By Harold Fickett AT 04.15.08 09:15PM Not Rated

Harold Fickett

God be with you on this pilgrimage, John, that you are taking for all your fellow spies.


By John Murphy AT 04.16.08 03:40AM Not Rated

John Murphy

Thanks, Harold! I really appreciate it. You can be sure that I’ll be praying for all my fellow spies, as well.


By Dave AT 04.16.08 06:17AM Not Rated

Dave

Has the Pope mentioned whether he will meet with the victims of the sex abuse scandals?


By Debra Murphy AT 04.16.08 03:05PM Not Rated

Debra Murphy

Beautiful, John. And you are so right, B16 is in so many ways far easier to read & digest than JPII, much as we adored him. I think at least half of this “enigma” thing is folks realizing that the pope isn’t the “Rottweiler” the media sometimes portrayed him in their one-minute analyses.

Buon viaggio, daar, and remember to dress warmly, now, y’hear?


By John Murphy AT 04.17.08 03:53AM Not Rated

John Murphy

Ah, thanks mom! Don’t worry, the weather’s pretty warm out here and I have the sunburn to prove it. (I know, I know, I should’ve worn sunscreen…)

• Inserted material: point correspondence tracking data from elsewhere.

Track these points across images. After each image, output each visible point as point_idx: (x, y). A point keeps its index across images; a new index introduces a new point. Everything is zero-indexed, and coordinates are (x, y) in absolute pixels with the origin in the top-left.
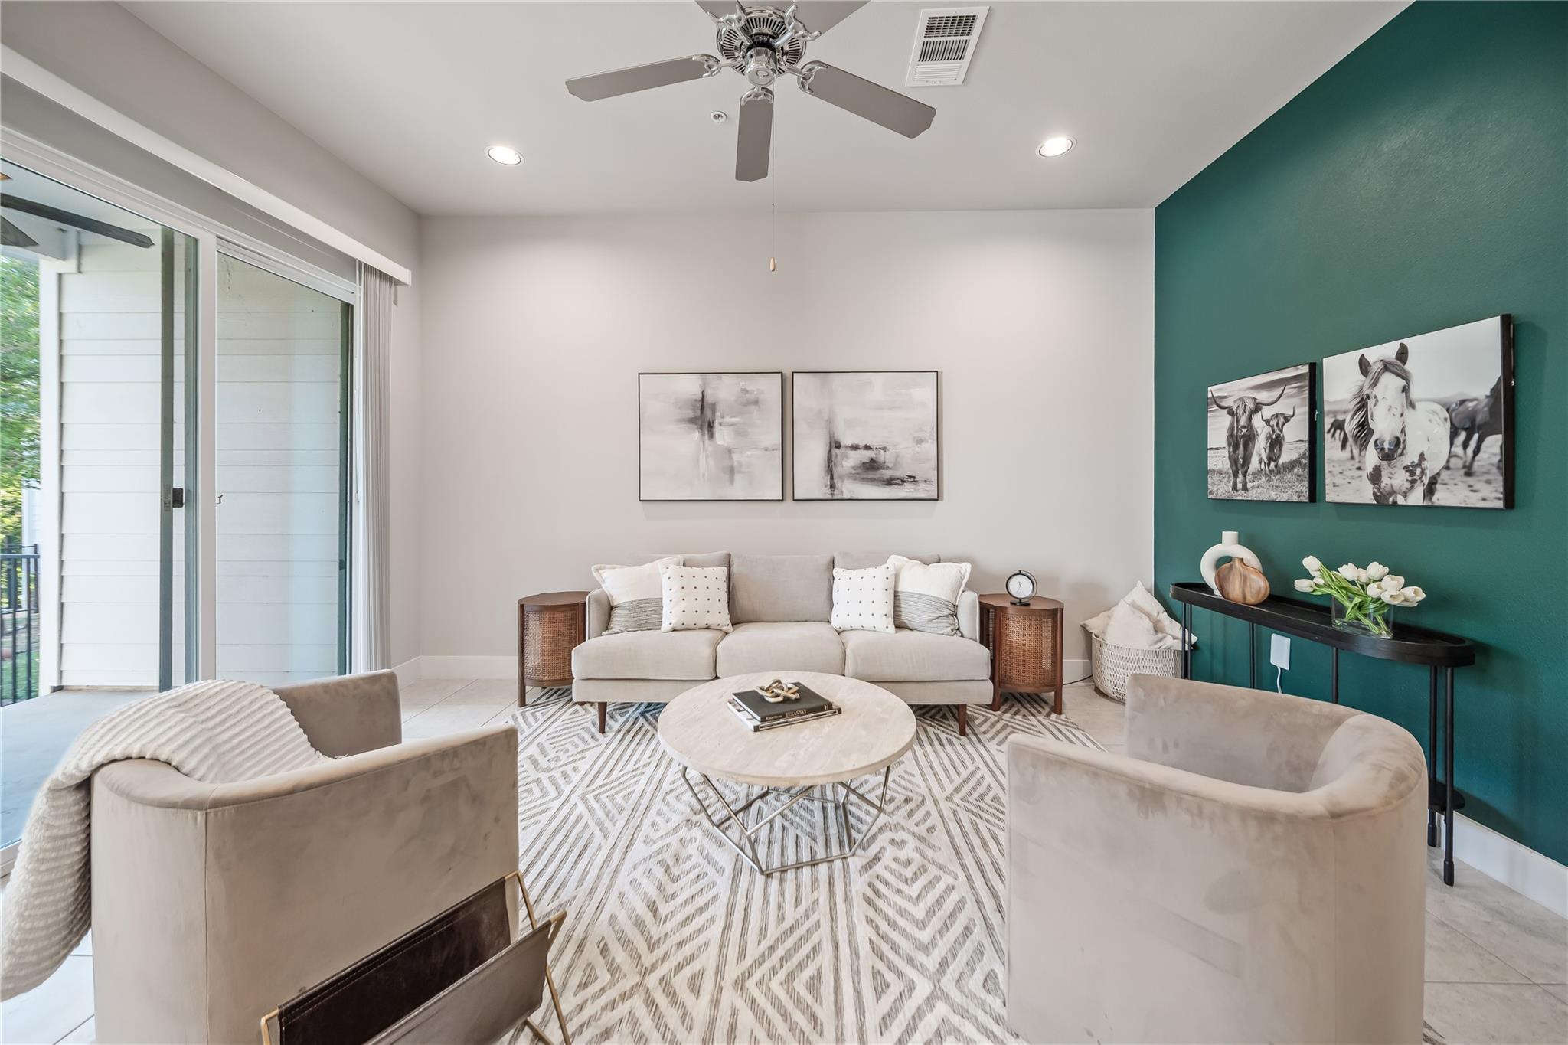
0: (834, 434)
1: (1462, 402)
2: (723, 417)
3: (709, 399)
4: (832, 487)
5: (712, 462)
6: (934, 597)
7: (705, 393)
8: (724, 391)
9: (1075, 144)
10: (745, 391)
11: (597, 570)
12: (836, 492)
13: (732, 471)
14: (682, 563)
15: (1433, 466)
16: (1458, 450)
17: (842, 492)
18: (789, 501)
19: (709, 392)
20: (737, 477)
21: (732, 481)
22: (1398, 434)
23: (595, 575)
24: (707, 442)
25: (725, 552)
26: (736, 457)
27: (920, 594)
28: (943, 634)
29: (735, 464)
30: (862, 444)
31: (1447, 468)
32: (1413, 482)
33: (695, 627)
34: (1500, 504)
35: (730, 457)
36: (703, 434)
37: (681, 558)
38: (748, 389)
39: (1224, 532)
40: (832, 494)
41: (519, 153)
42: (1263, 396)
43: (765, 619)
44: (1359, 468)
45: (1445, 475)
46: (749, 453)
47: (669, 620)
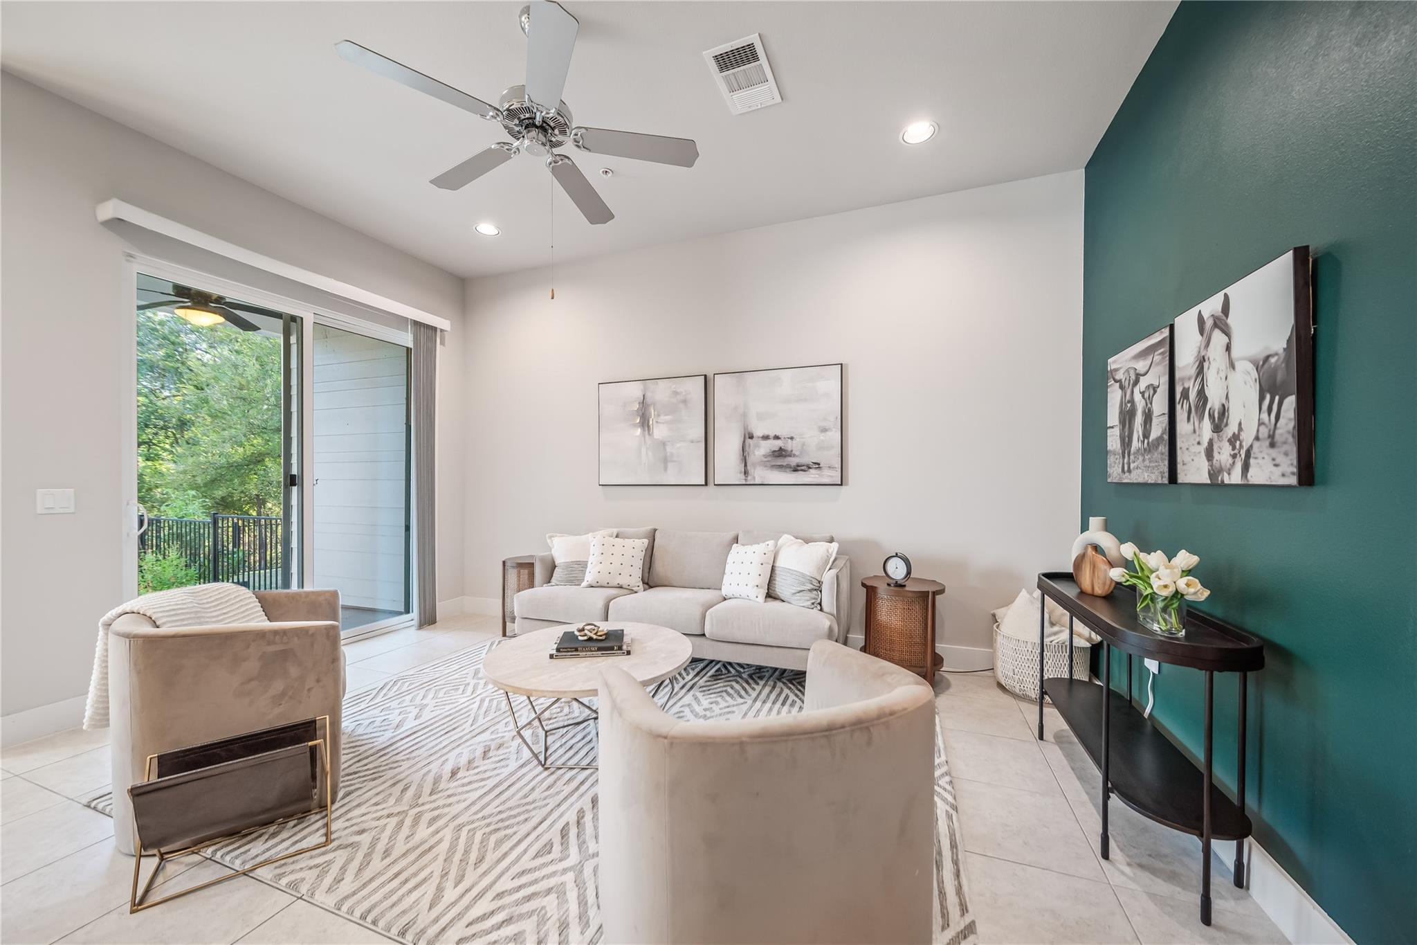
0: (747, 426)
1: (1267, 358)
2: (659, 415)
3: (648, 400)
4: (746, 473)
5: (650, 454)
6: (800, 572)
7: (646, 396)
8: (661, 393)
9: (939, 128)
10: (676, 393)
11: (550, 537)
12: (749, 478)
13: (665, 461)
14: (615, 535)
15: (1247, 438)
16: (1265, 416)
17: (754, 478)
18: (711, 488)
19: (649, 395)
20: (670, 465)
21: (666, 469)
22: (1224, 401)
23: (549, 541)
24: (647, 436)
25: (652, 527)
26: (669, 449)
27: (790, 569)
28: (803, 607)
29: (668, 454)
30: (772, 435)
31: (1257, 438)
32: (1234, 456)
33: (607, 585)
34: (1293, 480)
35: (665, 449)
36: (644, 431)
37: (615, 531)
38: (678, 391)
39: (1090, 518)
40: (746, 480)
41: (498, 228)
42: (1141, 366)
43: (675, 584)
44: (1199, 443)
45: (1256, 445)
46: (678, 445)
47: (589, 577)
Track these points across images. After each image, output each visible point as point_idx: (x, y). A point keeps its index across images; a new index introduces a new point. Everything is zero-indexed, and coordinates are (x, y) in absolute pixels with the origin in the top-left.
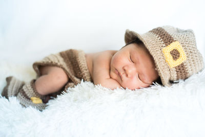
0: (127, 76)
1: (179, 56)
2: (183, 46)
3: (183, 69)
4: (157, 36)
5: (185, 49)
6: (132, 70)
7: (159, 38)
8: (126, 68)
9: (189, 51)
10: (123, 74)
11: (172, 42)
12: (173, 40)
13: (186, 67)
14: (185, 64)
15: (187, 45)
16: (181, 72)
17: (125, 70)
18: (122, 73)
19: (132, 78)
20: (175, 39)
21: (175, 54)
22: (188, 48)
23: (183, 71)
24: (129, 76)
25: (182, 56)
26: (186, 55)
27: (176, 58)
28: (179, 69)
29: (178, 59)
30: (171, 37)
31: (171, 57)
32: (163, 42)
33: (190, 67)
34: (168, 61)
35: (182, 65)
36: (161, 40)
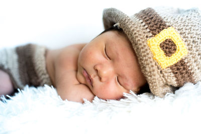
0: (100, 79)
1: (175, 50)
2: (181, 34)
3: (184, 69)
4: (141, 21)
5: (184, 37)
6: (107, 70)
7: (144, 24)
8: (98, 68)
9: (192, 40)
10: (95, 76)
11: (163, 29)
12: (165, 25)
13: (188, 64)
14: (186, 61)
15: (187, 31)
16: (182, 74)
17: (97, 71)
18: (93, 75)
19: (107, 82)
20: (167, 24)
21: (169, 47)
22: (189, 36)
23: (184, 71)
24: (103, 79)
25: (180, 49)
26: (186, 47)
27: (170, 53)
28: (178, 69)
29: (174, 55)
30: (161, 21)
31: (162, 52)
32: (148, 30)
33: (194, 64)
34: (157, 58)
35: (182, 62)
36: (146, 26)
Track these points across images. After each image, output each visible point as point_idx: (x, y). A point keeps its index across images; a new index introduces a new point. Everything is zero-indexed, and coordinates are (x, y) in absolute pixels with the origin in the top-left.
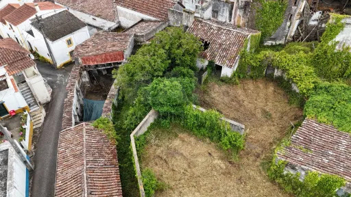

RobertsDavid—I haven’t heard mention of that, though he’s obviously not shirking the scandals in the press. The pope is accused of ‘empty words’ by his detractors, but I don’t see why a meeting with victims wouldn’t prompt an accusation of ‘empty gestures’ from the same detractors.

If he did meet with them, or some, or even one, would it help with the healing process? I obviously couldn’t say. Remember when JPII met with his would-be assassin one-on-one and forgave him? This would almost be like the opposite—a personal plea for forgiveness by the pope on behalf of the Church.

I really don’t know how he should handle it, and that makes reason #2,485 on my long list of reasons why I wouldn’t want to be pope. It’s a tough job.


By cartesian coordinates AT 04.17.08 07:39PM Not Rated

cartesian coordinates

I don’t know what else Pope Bendict XVI could do. Perhaps the priests themselves, who committed the atrocities, should be the ones apologizing. Maybe some of them have, but so far as I’ve seen, the media hasn’t taken notice.